Ahora ya no cabía duda de lo que estaba sucediendo, pero la actuación gubernamental siguió siendo desconcertada y poco firme. Alba, la principal figura del Gabinete, dimitió sin ni siquiera pedir resistencia, sino pacto con los sublevados; luego se exilió.Tan sólo algunos ministros se inclinaron por la resistencia: Portela Valladares fue enviado a Barcelona, pero tuvo que detenerse en Zaragoza, ya sublevada. El almirante Aznar (luego presidente en el último Gobierno de la Monarquía) propuso también resistir. Se pensó en enviar al general Weyler, un prestigioso liberal, a Barcelona para restablecer la disciplina. Pero fue demasiado tarde.
Alfonso XIII, desde San Sebastián, preguntó a los altos mandos militares cuál era su posición a través del jefe de su cuarto militar, el general Milans del Bosch. También lo hicieron las autoridades de Madrid. La respuesta parece haber sido unánime con una sola excepción: no estaban con el Gobierno, aunque tampoco de manera completamente explícita por Primo de Rivera. Hubo, como tantas otras veces, un "pronunciamiento negativo". Sólo en Valencia hubo resistencia durante algunas horas, pero la oficialidad se impuso al capitán general.
Sin la confianza real
Primo de Rivera, desde un principio, había pensado que el acto final de su golpe era "dar cuenta al Rey". No tenía, por tanto, total confianza en su apoyo. Alfonso XIII, ante las primeras noticias, sólo le recomendó que mantuviera el orden. Luego recibió del general una confusa pero grave amenaza de que podía producirse derramamiento de sangre o volverse el golpe contra la Monarquía si se alineaba con el Gobierno. Éste, en un gesto que pudo ser tan sólo formal, pidió el absoluto apoyo del Rey, pero reconoció no tener garantías de poder someter a Primo de Rivera.Alfonso XIII, ya en Madrid, llamó al general a la capital.

______

Tarea:
Según el texto seleccionado, ¿en qué ciudad tuvo que detenerse Portela Valladares cuando fue enviado a Barcelona?

______

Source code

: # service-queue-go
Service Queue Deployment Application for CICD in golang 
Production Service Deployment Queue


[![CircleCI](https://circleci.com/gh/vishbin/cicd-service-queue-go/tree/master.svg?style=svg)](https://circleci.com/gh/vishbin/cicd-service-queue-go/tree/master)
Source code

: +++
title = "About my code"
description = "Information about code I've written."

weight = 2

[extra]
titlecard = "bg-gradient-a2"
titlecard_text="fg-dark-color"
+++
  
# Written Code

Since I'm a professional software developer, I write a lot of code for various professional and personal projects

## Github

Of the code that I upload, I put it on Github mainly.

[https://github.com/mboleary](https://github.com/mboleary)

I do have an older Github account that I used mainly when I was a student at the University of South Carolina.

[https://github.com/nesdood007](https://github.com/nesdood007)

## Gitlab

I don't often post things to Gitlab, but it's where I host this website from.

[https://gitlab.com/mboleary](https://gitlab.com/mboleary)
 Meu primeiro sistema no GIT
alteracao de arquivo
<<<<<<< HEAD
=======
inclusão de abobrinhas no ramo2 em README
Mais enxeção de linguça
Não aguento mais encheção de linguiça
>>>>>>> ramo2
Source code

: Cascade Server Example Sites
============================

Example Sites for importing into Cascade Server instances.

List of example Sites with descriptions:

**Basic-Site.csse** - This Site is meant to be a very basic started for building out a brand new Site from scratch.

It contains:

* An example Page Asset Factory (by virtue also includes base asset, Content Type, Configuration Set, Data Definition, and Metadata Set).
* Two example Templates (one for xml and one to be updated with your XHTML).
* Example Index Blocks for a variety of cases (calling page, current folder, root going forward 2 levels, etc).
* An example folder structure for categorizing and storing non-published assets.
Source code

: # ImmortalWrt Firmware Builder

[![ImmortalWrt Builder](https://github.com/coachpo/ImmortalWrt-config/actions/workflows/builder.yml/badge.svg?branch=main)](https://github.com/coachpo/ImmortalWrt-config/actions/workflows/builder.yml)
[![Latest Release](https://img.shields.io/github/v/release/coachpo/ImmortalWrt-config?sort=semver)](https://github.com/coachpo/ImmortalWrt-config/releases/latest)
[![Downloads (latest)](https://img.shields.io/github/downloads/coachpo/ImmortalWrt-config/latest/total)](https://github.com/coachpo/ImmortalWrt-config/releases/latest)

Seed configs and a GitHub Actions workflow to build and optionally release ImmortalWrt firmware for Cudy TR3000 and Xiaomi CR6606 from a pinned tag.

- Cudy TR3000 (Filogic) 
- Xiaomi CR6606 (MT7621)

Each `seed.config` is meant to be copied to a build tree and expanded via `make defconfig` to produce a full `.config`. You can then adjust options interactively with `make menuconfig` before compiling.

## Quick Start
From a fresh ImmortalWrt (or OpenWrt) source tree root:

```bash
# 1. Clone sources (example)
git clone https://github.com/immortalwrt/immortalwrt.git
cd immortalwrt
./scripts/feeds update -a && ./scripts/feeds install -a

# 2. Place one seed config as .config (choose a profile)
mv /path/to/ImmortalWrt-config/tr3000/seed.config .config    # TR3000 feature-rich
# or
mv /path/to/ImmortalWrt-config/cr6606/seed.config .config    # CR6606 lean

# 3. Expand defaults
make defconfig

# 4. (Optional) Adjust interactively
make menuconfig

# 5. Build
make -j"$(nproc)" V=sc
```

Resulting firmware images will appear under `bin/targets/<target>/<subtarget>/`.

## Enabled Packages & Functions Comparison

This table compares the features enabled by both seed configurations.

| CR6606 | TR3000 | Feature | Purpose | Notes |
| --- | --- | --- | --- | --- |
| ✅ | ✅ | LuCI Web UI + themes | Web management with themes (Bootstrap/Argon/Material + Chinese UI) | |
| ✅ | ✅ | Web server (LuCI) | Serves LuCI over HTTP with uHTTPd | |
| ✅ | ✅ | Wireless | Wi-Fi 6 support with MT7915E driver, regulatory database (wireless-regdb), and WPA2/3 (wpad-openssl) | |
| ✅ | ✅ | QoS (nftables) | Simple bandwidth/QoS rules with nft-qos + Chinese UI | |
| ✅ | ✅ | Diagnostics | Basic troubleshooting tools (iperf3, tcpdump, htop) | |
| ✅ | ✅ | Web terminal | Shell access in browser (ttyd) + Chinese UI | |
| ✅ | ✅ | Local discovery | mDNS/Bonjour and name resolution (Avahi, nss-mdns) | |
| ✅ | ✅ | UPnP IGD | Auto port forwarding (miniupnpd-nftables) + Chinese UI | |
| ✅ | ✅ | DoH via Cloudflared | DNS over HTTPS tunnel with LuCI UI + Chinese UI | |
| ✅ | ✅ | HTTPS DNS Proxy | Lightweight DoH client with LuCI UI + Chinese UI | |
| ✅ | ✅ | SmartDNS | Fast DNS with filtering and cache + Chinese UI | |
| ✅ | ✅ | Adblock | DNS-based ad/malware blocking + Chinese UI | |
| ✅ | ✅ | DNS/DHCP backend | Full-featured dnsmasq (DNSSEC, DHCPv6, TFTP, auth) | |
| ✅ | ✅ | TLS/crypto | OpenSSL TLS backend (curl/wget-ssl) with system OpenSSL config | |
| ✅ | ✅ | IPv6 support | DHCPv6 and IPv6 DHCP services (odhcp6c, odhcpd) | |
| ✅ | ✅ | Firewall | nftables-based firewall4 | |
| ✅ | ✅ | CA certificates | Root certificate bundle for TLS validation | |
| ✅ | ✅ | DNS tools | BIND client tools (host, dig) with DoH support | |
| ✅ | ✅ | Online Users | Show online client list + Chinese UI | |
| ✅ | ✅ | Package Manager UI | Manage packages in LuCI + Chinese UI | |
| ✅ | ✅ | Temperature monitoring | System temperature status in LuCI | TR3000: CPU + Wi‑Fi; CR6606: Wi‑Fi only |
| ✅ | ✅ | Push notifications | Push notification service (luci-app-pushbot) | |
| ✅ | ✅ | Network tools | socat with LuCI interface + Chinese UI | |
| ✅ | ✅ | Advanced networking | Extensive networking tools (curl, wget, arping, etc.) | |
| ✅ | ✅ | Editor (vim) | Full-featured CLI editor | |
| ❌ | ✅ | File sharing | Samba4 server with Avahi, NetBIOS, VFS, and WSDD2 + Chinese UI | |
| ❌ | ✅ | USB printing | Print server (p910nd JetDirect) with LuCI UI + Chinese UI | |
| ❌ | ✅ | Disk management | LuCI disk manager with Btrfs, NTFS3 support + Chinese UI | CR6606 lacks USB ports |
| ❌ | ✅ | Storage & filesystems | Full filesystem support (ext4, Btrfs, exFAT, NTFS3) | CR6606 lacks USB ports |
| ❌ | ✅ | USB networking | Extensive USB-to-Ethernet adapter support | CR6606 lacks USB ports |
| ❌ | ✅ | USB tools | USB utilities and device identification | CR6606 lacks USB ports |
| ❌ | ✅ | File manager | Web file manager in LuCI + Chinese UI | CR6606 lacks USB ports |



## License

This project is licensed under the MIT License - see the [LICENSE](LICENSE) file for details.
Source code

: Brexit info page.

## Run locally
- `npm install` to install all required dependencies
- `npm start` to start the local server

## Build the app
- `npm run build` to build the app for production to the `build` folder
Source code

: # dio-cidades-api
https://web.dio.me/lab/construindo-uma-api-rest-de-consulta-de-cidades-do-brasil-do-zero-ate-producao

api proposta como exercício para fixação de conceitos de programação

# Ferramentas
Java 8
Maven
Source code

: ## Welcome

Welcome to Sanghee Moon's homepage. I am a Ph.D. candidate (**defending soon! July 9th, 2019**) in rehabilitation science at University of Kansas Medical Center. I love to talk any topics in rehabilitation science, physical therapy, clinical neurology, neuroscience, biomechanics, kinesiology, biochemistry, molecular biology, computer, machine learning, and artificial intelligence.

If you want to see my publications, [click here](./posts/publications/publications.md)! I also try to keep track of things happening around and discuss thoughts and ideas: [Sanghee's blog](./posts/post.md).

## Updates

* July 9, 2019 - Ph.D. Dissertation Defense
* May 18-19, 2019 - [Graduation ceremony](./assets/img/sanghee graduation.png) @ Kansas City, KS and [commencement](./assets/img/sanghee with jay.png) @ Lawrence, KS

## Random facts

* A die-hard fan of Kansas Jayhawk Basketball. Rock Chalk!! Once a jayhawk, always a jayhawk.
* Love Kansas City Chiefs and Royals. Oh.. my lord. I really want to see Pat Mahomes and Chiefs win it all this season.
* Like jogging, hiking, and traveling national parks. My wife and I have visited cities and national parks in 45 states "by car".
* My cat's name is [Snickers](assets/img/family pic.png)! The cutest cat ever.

______

Respuesta:
En Zaragoza, que ya estaba sublevada.